Pflug walks into the kitchen and living area of the station, pointing to an extended part of the wall behind the kitchen cabinets. “We built this to cover up a big beam we put in to hold the wall in place. Behind that build-out, there’s a gap all the way down where the wall is separating. I could stand here and look straight downstairs …”
Firefighter Justin McBride says having more room in the bay will help. “It gets really crowded, four down there in the bay. And obviously the back of the station is in poor repair.”
But McBride’s face lights up just as he thinks of one new addition: “We are going to have a training tower as part of the new station. That is one big thing. A lot of times we want to run a quick, 15-minute drill and we have to go off-site to the parking garage or somewhere else. Now, we can do quick drills from the tower, so that’ll be really nice.”
Battalion Chief Gabe Heatherly said having more room in the bay will be a game-changer. “Right now, it’s good weather, so we have one of the smaller trucks that doesn’t have water on it parked outside,” Heatherly says. But usually, they keep everything “tucked in, secure and clean so it will last 20 years. But now, some have to sit outside because we don’t have the space. But we’ll sometimes just jam it into the bay.”

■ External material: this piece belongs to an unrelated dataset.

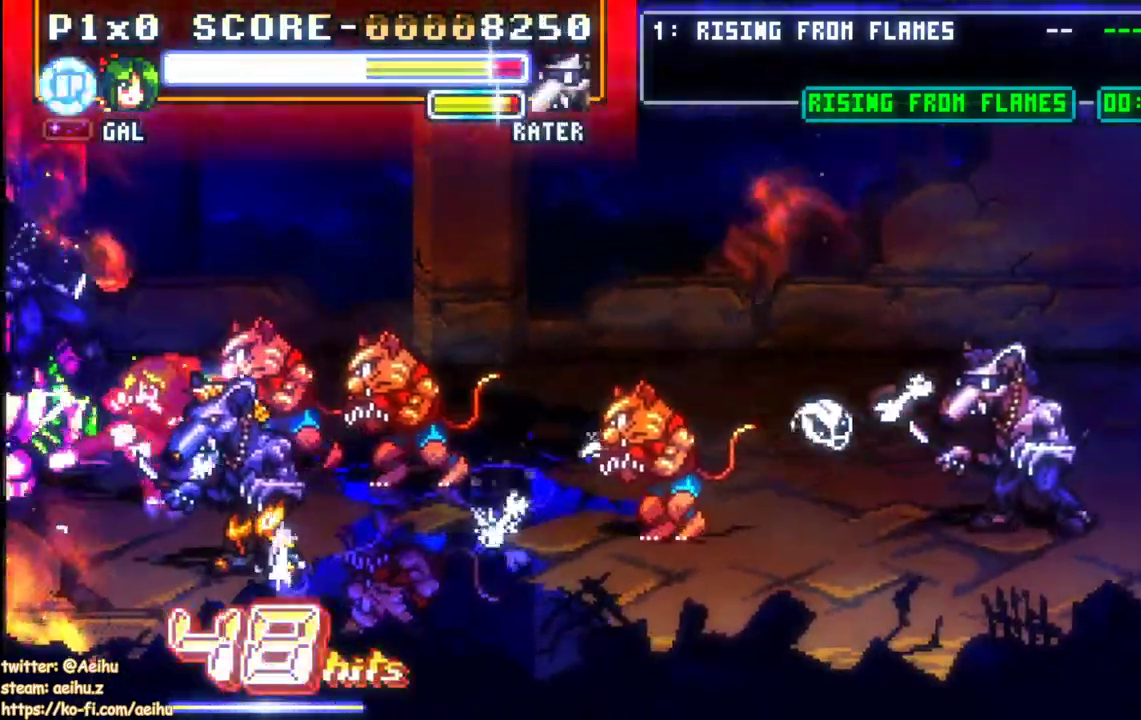
{"buttons": [], "events": [[33, "SQUARE", "down"], [133, "SQUARE", "up"], [200, "SQUARE", "down"], [317, "SQUARE", "up"], [367, "SQUARE", "down"], [483, "SQUARE", "up"]]}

Heatherly says the bay has always been a tight squeeze, but now that they are worried a truck could fall through, “we lost more space,” he says, making it sometimes feel like working a jigsaw puzzle in order to get all vehicles to fit.
He’s also looking forward to a technology upgrade. “We do very little paper reporting — everything’s web-based, from our truck checks to incident reports,” Heatherly says. “… Some of the station’s new attributes will allow us to respond using digital maps, which we’ll have displayed out there.”

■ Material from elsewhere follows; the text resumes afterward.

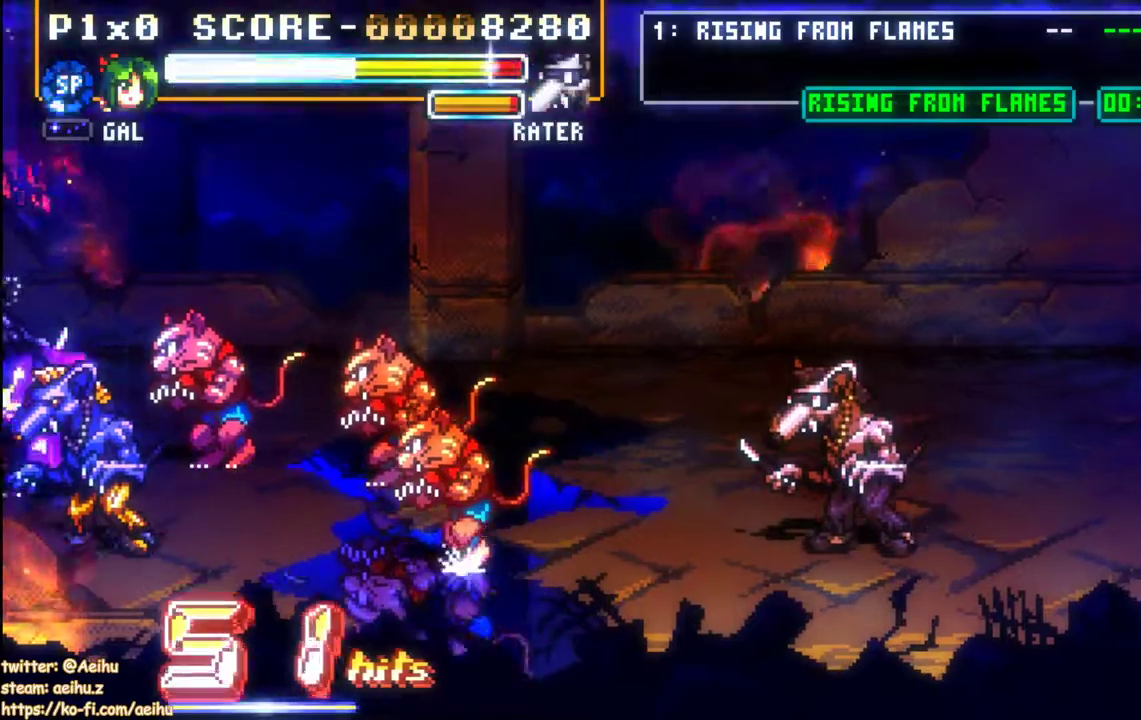
{"buttons": ["SQUARE"], "events": [[83, "SQUARE", "down"], [167, "SQUARE", "up"], [267, "DPAD_DOWN", "down"], [283, "SQUARE", "down"], [400, "SQUARE", "up"], [450, "DPAD_DOWN", "up"], [467, "SQUARE", "down"]]}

Of course, Heatherly says more space also means more space to maintain.
Pflug says that’s something he’s looking forward to. “We’ll have a bigger training room, where we can host in the common area.” He says now, when the fire department does community outreach, such as bringing members in to do CPR trainings, participants sit “right in the middle amongst it all,” which they both say can be distracting when learning.
“It ties us in to the community, too,” Pflug says. “I want people to say they’ve been here.”
Heatherly says the fact central station is staying on Main Street is an added plus.
“If you’re off of Main, you lose the community interaction. I know they had talked about some other properties … Even just a street back — if you were to move to Walnut Street, we’d miss the foot traffic coming from Centre, from the festivals. Everybody walks in front of the fire station,” he says. “If they have a question or a problem, they can come in and interact with us … If you were at any other location, you’d lose that almost completely. Out of sight, out of mind.”
Heatherly says interacting with the community is important to the crew.
“At station 2, there’s virtually no traffic. Someone might stop in twice a month. Here, we’ll have walk-in tours almost daily in the summertime … Somebody’s walking by, may have their kids and we stop and talk to them. Our personnel are very outgoing, so some we initiate ourselves. We’d lose that.”
Lt. David Spanyer said he’s looking most forward to the fallen fighters’ memorial, planned for the plaza.
“I like the location, but there’s been a fire station here since the fire department was developed,” says firefighter Joshua Agee.
“Since 1876,” Spanyer adds.
“We are losing that part, but there comes a time when it just doesn’t fit any longer,” Pflug says.
Chief Heatherly says he realizes the new central fire station is quite an investment for the city. It’s the largest single amount in the capital budget, at $7.5 million proposed to construct.
“When this whole thing is done, I think the payback to the community will be two-fold,” Heatherly says. “Having a department, and now a building, that’s readily accessible to the public? That’s priceless. That investment will come back over and over.”